Hi, all. I'm planning on purchasing crates online this weekend to get ready to start my puppy litter with crate training. I just want them to get familiar and comfortable being in their own crate. I plan on sending the pups home in the crate they use. My question is does anyone have an idea what size crate to get a puppy that is 6-10 weeks old? They are 6 weeks now and going home between 8 and 10 weeks. I am out of the loop as I can't remember what size I got for my bitch when she was little! Please keep in mind these are just "starter" crates and the new owner will be expected to purchase a new crate as the pup grows.....

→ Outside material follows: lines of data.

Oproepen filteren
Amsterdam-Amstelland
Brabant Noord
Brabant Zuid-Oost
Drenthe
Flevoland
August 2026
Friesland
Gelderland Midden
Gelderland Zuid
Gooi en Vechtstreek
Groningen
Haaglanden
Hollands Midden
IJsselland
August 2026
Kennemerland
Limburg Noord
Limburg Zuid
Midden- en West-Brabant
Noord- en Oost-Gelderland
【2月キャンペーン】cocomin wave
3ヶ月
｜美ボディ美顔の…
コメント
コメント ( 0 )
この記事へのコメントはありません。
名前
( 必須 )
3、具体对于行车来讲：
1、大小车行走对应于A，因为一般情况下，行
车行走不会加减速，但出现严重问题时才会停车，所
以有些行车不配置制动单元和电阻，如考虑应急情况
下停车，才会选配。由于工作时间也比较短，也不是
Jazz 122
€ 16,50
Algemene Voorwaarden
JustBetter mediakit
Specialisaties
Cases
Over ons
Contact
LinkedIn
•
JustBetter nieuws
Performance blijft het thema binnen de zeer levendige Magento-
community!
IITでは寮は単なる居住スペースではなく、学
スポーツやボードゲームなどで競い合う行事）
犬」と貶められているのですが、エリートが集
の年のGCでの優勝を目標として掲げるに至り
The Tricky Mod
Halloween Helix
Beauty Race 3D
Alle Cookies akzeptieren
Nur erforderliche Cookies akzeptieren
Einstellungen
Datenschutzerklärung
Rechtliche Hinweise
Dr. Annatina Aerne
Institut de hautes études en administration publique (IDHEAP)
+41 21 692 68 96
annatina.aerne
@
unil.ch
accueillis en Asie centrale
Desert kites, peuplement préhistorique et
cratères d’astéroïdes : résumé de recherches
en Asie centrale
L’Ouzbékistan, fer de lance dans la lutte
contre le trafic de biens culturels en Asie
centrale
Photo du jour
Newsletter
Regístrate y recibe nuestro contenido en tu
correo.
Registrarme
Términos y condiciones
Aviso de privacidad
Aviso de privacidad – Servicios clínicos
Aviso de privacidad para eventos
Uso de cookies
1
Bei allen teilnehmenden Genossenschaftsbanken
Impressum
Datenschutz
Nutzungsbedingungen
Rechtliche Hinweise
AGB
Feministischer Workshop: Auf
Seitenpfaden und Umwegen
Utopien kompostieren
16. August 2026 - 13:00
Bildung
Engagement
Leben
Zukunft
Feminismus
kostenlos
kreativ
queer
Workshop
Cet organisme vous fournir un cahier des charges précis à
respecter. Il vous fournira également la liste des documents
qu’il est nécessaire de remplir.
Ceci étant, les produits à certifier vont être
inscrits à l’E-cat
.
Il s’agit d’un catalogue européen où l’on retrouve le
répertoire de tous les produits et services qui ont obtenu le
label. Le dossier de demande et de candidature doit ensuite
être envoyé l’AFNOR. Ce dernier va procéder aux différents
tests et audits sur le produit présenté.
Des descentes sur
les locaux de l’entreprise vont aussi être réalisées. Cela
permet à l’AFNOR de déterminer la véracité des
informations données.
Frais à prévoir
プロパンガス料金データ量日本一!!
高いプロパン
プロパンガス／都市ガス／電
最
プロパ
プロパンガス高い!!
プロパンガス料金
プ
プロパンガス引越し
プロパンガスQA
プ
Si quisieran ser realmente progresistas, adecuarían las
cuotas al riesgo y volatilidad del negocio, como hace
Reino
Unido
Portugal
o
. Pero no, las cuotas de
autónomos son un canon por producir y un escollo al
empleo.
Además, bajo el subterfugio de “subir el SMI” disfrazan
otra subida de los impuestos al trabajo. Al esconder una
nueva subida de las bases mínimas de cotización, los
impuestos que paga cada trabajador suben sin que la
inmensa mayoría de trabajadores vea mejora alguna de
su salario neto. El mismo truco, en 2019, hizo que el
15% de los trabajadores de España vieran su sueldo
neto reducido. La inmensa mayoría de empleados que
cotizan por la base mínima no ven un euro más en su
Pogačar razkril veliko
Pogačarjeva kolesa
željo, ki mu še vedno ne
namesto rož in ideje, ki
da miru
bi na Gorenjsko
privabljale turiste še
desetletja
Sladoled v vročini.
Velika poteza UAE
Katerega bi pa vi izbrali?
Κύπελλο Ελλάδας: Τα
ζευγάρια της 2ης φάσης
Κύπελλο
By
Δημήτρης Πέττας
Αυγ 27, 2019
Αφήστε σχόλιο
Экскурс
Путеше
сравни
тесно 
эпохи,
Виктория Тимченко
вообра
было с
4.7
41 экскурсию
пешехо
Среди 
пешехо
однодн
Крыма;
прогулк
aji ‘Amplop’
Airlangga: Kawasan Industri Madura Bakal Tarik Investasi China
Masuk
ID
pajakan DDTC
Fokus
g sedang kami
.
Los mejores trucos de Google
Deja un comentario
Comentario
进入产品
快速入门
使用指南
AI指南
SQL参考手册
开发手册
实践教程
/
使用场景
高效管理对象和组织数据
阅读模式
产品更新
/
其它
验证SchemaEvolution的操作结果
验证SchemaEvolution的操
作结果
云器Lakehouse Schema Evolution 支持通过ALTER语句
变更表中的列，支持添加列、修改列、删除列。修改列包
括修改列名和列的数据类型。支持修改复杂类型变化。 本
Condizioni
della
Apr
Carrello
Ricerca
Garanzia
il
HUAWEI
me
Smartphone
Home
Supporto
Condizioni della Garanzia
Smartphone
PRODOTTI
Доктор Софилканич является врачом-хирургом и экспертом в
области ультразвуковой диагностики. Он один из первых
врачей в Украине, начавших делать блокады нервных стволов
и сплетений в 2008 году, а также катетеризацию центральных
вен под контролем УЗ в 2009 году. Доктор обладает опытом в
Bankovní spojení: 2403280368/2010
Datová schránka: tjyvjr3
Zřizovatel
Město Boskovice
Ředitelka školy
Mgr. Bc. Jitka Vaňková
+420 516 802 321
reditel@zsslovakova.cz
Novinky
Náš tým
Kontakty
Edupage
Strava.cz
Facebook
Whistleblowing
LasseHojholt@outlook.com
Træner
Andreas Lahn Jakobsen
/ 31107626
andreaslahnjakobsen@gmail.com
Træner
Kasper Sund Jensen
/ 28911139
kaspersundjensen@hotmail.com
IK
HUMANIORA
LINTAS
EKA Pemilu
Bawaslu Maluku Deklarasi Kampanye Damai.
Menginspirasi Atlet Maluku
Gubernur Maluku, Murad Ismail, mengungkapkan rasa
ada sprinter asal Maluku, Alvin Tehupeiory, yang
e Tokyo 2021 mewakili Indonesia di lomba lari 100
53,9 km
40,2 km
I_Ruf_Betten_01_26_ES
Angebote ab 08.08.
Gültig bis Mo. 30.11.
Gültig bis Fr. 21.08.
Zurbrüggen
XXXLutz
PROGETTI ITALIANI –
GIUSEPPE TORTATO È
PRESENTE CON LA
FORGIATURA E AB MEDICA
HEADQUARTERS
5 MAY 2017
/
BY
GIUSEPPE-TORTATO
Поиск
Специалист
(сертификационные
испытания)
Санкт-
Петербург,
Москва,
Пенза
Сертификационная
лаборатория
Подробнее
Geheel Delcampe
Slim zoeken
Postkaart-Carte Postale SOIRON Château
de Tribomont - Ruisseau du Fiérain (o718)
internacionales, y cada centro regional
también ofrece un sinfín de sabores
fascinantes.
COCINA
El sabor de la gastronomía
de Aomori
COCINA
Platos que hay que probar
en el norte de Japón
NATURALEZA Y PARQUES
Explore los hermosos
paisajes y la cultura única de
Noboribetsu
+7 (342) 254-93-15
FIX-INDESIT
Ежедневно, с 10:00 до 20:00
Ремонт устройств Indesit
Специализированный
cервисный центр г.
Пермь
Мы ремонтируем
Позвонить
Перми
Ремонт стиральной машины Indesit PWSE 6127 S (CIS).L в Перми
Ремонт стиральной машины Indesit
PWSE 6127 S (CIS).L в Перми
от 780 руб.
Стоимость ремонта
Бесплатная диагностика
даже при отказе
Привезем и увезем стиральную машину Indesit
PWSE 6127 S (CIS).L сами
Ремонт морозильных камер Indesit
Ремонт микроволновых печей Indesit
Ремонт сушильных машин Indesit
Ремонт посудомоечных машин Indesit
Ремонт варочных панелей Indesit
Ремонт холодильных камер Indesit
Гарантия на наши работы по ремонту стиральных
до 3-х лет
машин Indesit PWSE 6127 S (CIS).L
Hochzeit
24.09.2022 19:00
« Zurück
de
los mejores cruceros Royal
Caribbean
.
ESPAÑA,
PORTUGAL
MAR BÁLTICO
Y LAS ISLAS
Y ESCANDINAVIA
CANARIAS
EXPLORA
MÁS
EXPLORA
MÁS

As a side note, yes...this was a planned litter with the sire and dam holding 15 titles between them (7/8 split) and 15 health clearances (6/9 split). I bred my exceptional bitch to produce my next competition dog (my bitch is nationally ranked in obedience and both parents are each titled in 3 different performance areas as well as holding TC, TDI, and CGC titles). All the rest of the puppies have been sold to excellent homes. 

So, hoping people can give me some size ideas as to what size crate their 8-10 week old puppy used and the dimensions!! I tried another GSD forum but it has a history of being unkind to posters so hoping a found a new home here! Planning on ordering cares today and could really use your input!! Thank you!


----------



## lhczth (Apr 5, 2000)

I like starting them in the 200 size and then eventually moving them to a 300. The 200 are small enough for good crate training and works well for young puppies.


----------



## Deb (Nov 20, 2010)

I like a 200 for a puppy to start in as well.


----------